My mum made a crumble, so I posed with that too. Because my mum makes good crumble.

So that was my costume.

You can't have Halloween without Jack O Lanterns. If you don't have some kind of carved vegetable by outside your door, your house will become infested with evil spirits. FACT.

This year I made two, because I couldn't resist carving up a tiny green pumpkin that had been knocking round our fridge for a while. I like to collect the seeds and the flesh for eating.
This is my method for carving a bigger pumpkin:
  1. Lay out your tools and materials.

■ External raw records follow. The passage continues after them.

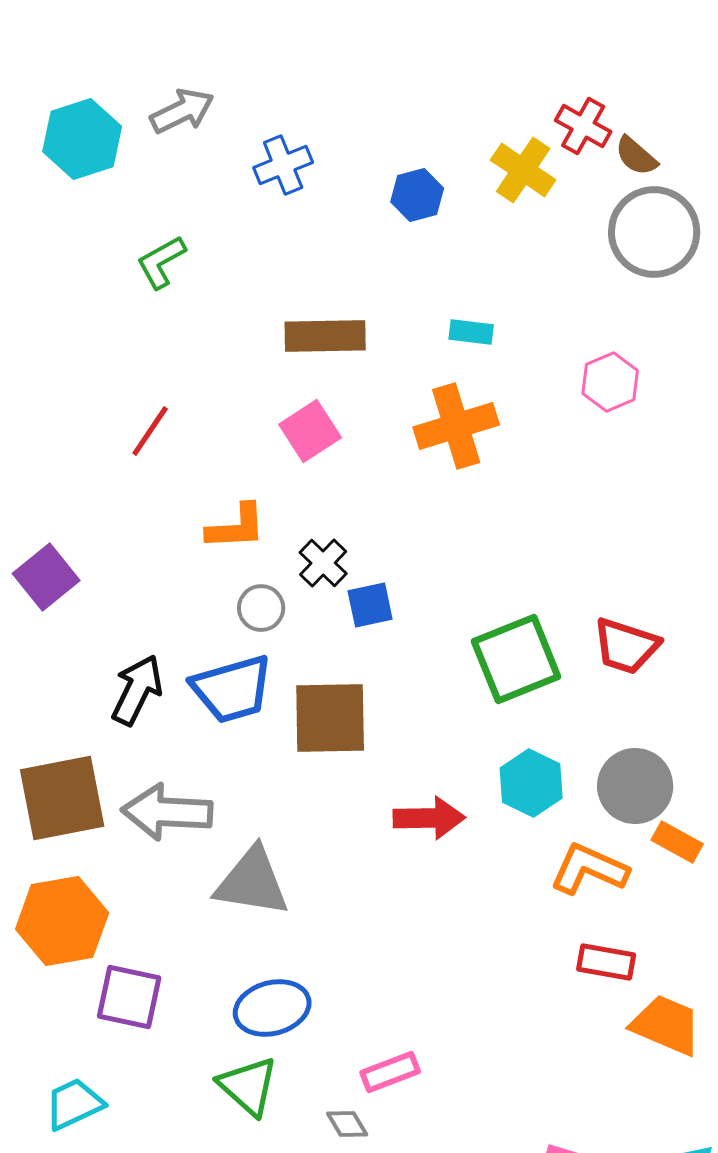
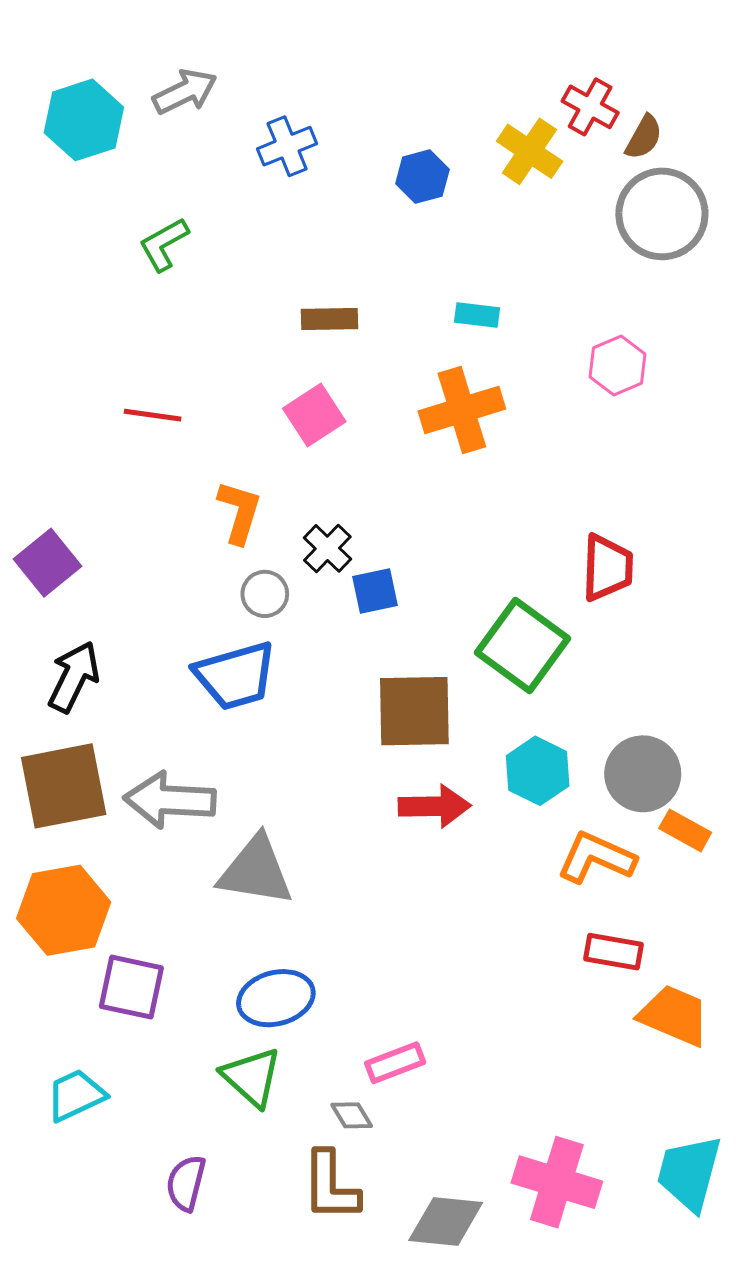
brown semicircle: (636, 156) -> (644, 137), turned -102
brown rectangle: (325, 336) -> (329, 319), size x0.7
red line: (150, 431) -> (153, 415), turned 64
orange L-shape: (236, 527) -> (240, 512), turned -70
red trapezoid: (626, 646) -> (607, 568), moved, turned -106
green square: (516, 659) -> (522, 645), turned -32
black arrow: (137, 690) -> (74, 677), moved
brown square: (330, 718) -> (414, 711), moved

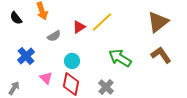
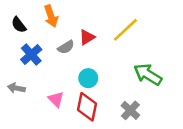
red triangle: (79, 27) -> (87, 37), moved
blue cross: (26, 56) -> (31, 55), moved
gray arrow: (14, 88) -> (16, 88), moved, turned -112

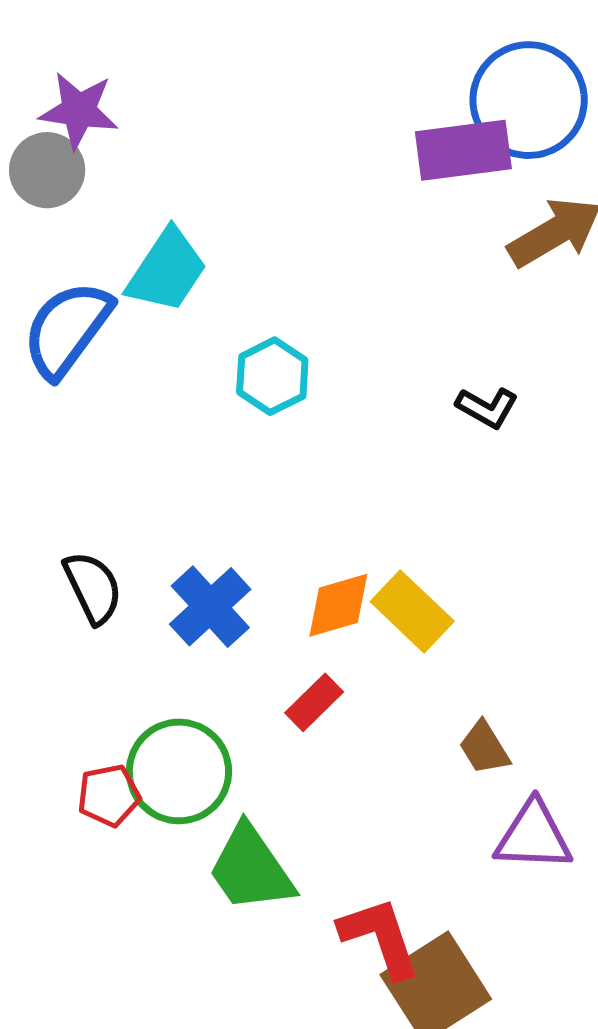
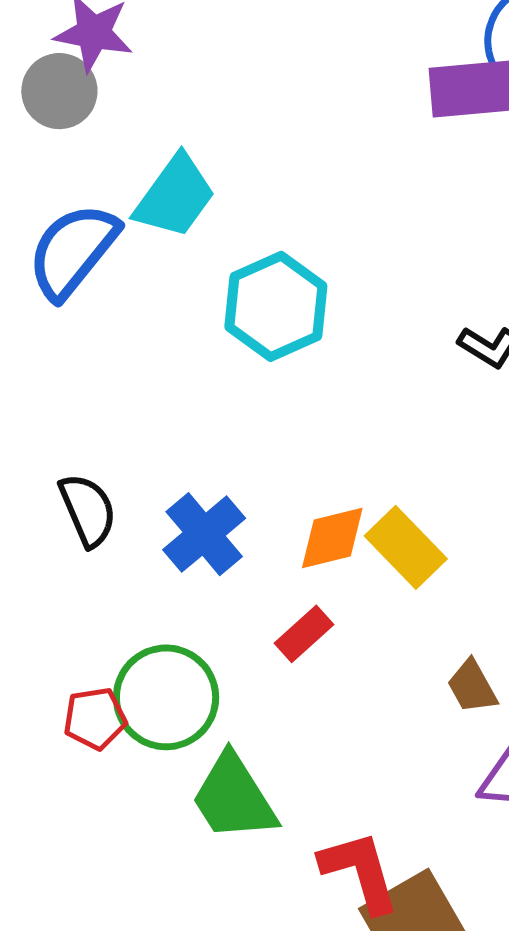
cyan hexagon: (272, 376) -> (276, 306), size x1.4

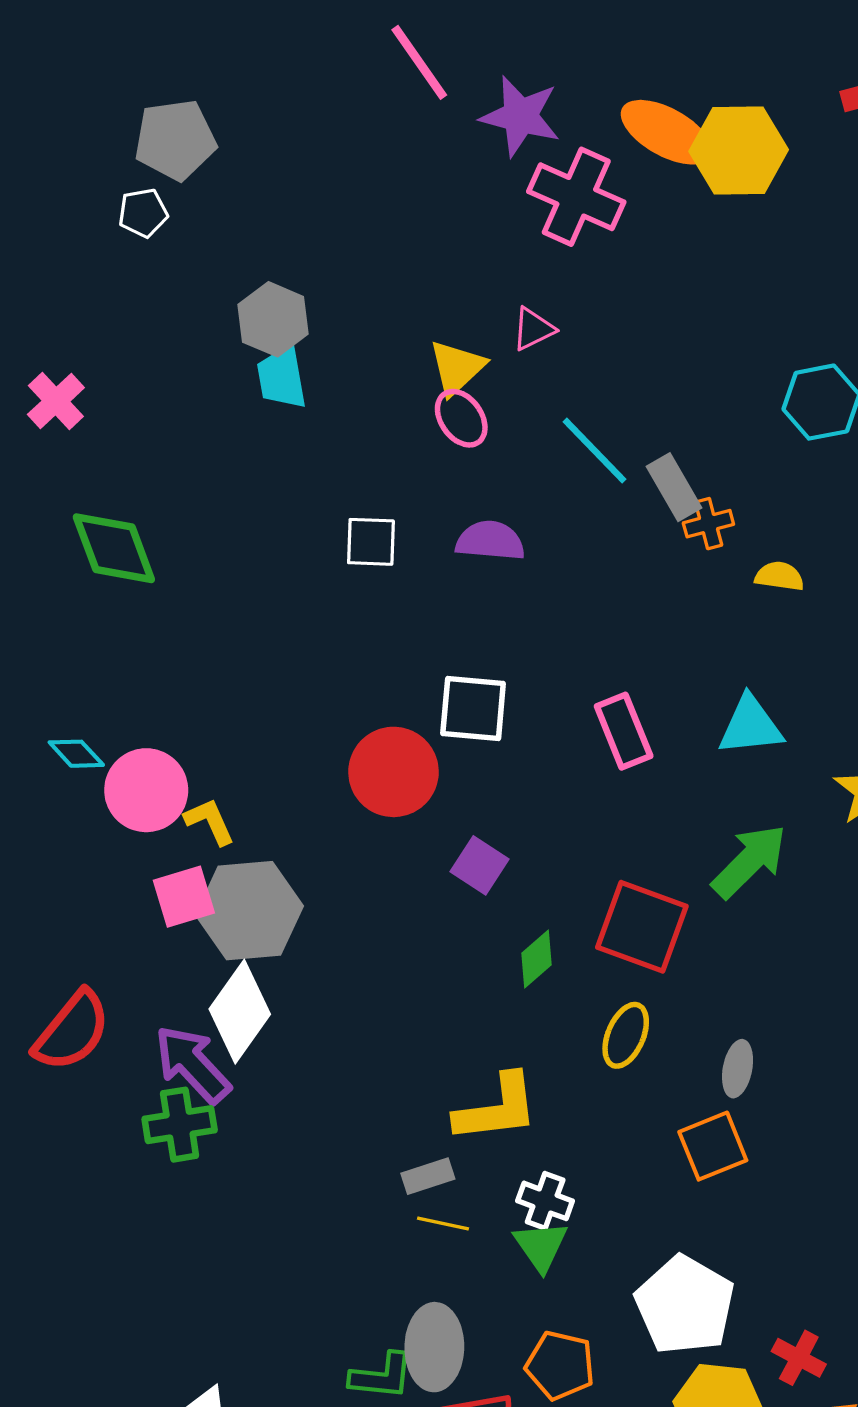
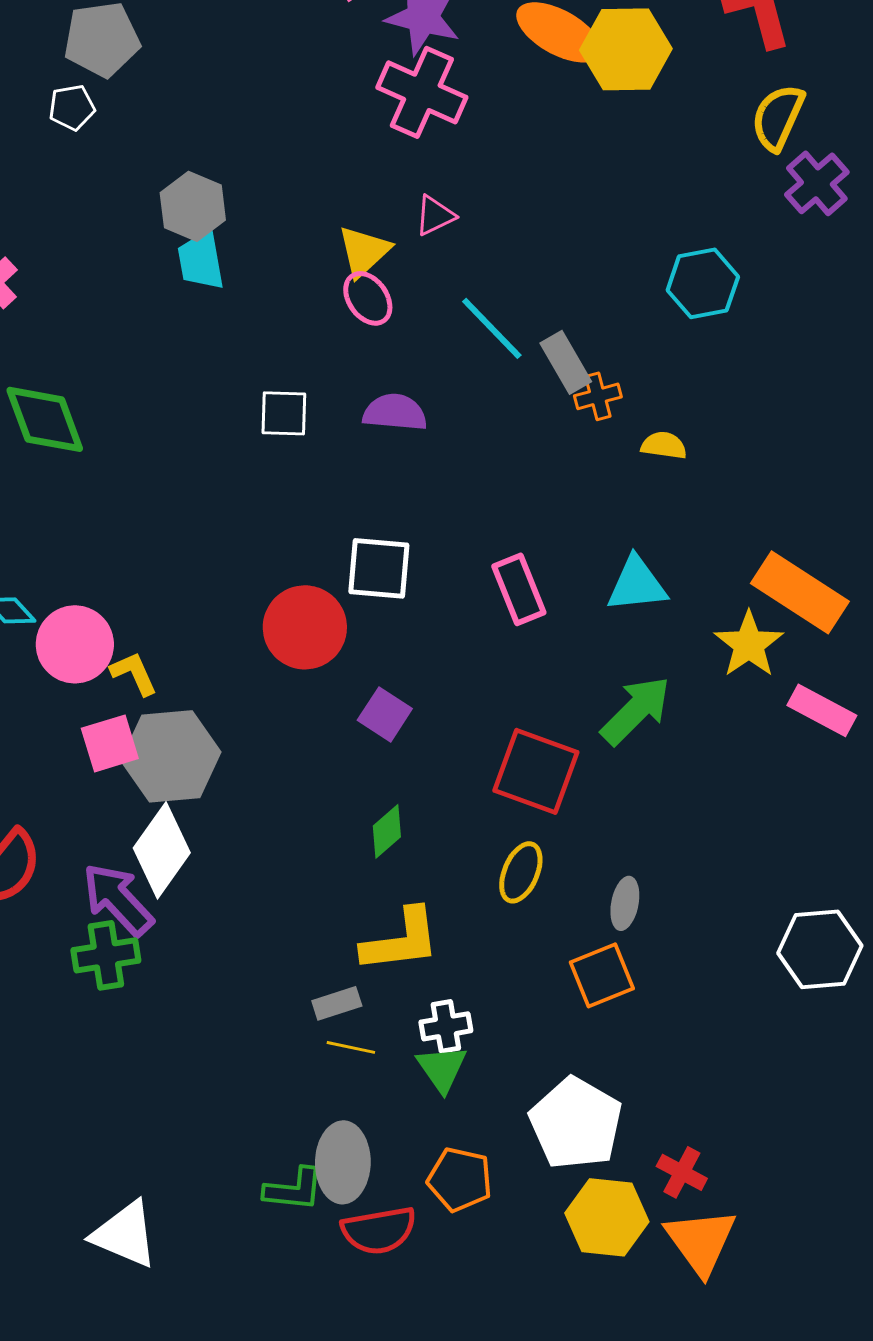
pink cross: (576, 197) -> (422, 92), moved
green diamond: (536, 959) -> (387, 831), moved
white cross: (545, 1201) -> (446, 1026), turned -30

You will need a big knife, bowls for the pumpkin innards, and an ice cream scoop.
  2. Cut the lid in a zig-zag shape, to create a lid that can only fit in a specific way.
  3. Pull the lid off, scrape the pulp off into one bowl, and cut the pumpkin flesh from the lid into another bowl. Drag as much of the pulp and seeds as you can out into a bowl.
  4. Score the inside of the pumpkin with your knife then reach in with your ice cream scoop and scrape out as much flesh as you can.
  5. Put the lid back on, score your design on the outside of the pumpkin, then get to work carving out your spoooooooooky faaaaaaaaace.

The tiny one was actually really easy to do, it was so small that I scooped out all the insides in one twist of the ice cream scoop.

Monster cat didn't seem that scared though.